Rewrite the lines of the listing between the line containing "order: Anura" and the line containing "genus: Saponaria", inclusive, switching "phylum" to "division" and leaving everything else unchanged.

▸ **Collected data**

***

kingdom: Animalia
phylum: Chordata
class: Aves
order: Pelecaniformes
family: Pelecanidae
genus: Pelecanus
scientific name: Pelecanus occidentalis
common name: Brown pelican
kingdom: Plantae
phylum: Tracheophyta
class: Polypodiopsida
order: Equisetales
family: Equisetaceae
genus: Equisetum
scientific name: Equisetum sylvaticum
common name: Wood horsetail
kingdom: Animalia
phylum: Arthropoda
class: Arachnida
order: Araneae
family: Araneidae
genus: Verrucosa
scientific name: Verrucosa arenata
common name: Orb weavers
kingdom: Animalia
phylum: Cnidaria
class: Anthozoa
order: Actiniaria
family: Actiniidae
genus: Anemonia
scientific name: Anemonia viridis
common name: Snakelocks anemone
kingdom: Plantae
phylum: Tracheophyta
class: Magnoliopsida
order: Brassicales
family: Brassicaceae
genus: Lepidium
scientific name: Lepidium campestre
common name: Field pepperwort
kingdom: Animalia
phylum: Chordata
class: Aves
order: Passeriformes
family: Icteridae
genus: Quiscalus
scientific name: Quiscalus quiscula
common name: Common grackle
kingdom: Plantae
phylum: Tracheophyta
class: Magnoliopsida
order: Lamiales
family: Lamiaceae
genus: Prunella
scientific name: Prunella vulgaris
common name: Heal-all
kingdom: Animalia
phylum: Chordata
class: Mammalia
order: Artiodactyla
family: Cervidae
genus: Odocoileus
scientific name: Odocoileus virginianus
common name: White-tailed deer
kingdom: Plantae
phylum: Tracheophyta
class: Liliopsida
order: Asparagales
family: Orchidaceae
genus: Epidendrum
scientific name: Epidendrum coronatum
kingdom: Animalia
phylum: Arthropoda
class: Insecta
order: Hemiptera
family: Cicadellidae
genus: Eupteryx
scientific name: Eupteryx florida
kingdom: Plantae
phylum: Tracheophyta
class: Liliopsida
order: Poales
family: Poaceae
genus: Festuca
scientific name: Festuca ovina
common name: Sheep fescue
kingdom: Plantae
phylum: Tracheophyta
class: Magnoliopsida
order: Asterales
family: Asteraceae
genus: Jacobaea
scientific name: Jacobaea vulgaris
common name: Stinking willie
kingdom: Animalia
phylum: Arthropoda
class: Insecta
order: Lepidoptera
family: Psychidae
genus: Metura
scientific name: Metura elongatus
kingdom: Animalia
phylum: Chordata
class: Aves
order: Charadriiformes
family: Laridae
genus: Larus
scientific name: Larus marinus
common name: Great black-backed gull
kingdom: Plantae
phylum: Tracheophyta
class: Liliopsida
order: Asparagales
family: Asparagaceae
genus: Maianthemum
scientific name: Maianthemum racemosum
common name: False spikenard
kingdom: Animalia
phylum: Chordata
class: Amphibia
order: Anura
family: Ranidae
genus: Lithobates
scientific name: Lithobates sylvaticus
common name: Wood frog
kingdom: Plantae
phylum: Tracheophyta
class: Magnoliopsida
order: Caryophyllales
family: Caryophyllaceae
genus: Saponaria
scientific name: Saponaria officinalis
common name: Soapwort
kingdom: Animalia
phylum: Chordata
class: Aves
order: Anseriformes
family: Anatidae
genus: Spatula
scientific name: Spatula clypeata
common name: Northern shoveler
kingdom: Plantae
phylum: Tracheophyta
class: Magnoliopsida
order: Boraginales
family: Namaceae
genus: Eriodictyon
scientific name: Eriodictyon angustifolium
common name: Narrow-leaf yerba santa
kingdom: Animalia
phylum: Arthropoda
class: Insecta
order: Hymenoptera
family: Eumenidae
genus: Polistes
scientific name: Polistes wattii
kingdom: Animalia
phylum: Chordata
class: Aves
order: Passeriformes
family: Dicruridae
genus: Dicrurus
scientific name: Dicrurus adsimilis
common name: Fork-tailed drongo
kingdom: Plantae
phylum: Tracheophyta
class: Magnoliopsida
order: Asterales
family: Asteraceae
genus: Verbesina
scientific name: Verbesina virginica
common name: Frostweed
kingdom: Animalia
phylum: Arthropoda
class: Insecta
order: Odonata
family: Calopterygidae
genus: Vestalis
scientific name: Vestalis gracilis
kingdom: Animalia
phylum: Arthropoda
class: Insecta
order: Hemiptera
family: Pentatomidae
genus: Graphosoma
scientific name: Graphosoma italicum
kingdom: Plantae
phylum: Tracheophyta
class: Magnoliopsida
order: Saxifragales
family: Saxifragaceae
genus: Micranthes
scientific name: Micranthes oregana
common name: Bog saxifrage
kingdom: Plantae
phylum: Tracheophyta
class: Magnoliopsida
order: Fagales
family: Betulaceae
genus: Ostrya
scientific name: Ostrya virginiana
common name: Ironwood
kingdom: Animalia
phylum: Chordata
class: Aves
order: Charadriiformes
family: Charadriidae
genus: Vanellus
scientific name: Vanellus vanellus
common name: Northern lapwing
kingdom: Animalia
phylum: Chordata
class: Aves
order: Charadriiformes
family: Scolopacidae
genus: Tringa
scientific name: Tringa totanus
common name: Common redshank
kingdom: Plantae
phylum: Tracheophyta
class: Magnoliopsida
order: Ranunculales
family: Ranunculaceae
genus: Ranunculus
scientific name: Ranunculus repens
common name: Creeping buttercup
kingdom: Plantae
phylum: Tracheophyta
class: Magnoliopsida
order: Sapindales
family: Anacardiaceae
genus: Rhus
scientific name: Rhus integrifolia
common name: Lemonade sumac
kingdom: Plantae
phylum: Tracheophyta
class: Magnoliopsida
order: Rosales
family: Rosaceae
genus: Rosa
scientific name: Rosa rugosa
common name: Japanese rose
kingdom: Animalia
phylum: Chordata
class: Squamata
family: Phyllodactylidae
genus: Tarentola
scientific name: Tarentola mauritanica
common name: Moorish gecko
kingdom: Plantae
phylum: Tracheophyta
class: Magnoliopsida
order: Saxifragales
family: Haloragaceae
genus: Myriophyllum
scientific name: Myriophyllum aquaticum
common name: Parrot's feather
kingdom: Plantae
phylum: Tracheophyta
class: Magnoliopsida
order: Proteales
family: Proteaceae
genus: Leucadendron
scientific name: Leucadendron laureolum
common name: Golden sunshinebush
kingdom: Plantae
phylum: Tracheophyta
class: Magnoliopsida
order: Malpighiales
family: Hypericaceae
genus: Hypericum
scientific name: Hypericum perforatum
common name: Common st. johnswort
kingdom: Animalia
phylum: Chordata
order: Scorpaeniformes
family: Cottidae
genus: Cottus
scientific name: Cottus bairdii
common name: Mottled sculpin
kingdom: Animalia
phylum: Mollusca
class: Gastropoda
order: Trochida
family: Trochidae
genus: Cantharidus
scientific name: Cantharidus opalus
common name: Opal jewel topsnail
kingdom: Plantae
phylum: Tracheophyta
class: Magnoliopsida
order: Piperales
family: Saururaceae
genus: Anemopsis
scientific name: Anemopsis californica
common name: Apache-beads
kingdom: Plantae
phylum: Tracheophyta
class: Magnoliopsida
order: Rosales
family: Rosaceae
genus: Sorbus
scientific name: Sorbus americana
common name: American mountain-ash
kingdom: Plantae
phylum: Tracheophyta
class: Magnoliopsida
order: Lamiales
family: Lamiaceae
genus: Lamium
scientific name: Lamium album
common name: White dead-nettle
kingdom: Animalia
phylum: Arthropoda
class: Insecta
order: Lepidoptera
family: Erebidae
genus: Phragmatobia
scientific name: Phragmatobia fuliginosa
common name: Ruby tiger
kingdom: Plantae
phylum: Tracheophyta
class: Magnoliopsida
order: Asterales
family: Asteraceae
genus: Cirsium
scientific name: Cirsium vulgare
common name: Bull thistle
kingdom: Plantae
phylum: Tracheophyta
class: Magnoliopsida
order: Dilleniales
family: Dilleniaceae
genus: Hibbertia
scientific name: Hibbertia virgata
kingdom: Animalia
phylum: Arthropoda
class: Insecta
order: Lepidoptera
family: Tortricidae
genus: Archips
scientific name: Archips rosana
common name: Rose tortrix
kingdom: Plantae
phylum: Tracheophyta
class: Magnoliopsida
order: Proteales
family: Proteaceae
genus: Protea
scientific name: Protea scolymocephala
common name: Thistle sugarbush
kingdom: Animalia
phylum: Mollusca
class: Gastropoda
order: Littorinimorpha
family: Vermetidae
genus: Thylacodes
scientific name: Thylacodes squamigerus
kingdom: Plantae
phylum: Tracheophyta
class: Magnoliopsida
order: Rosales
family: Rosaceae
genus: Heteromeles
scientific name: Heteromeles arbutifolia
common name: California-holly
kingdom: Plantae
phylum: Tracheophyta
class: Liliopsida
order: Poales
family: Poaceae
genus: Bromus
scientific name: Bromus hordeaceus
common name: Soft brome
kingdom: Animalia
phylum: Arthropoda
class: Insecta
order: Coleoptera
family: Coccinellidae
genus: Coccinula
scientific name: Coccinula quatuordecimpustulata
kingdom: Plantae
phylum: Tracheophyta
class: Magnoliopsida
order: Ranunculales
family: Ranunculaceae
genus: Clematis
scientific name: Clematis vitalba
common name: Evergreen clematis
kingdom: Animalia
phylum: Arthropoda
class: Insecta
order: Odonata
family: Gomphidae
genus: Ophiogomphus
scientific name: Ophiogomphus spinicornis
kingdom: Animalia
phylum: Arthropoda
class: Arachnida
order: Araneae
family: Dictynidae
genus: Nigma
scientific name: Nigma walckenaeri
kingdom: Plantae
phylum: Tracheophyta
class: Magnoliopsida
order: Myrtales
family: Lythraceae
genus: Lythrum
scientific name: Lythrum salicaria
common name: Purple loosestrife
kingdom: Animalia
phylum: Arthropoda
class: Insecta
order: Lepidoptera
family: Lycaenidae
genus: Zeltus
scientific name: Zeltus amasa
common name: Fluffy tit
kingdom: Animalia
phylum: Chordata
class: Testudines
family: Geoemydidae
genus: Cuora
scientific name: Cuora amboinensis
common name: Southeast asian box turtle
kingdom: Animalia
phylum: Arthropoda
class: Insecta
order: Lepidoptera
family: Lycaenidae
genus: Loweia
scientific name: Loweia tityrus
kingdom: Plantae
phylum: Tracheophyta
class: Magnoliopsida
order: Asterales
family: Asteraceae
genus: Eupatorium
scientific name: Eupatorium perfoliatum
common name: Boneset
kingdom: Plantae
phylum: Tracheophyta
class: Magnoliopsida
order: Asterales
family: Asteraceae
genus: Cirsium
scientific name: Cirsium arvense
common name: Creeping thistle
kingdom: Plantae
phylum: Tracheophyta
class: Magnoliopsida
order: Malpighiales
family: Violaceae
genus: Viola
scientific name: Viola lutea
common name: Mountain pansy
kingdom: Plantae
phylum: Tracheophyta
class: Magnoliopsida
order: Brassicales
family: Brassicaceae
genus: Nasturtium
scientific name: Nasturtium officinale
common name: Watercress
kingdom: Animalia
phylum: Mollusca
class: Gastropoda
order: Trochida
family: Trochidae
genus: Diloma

***

▸ **Output**
order: Anura
family: Ranidae
genus: Lithobates
scientific name: Lithobates sylvaticus
common name: Wood frog
kingdom: Plantae
division: Tracheophyta
class: Magnoliopsida
order: Caryophyllales
family: Caryophyllaceae
genus: Saponaria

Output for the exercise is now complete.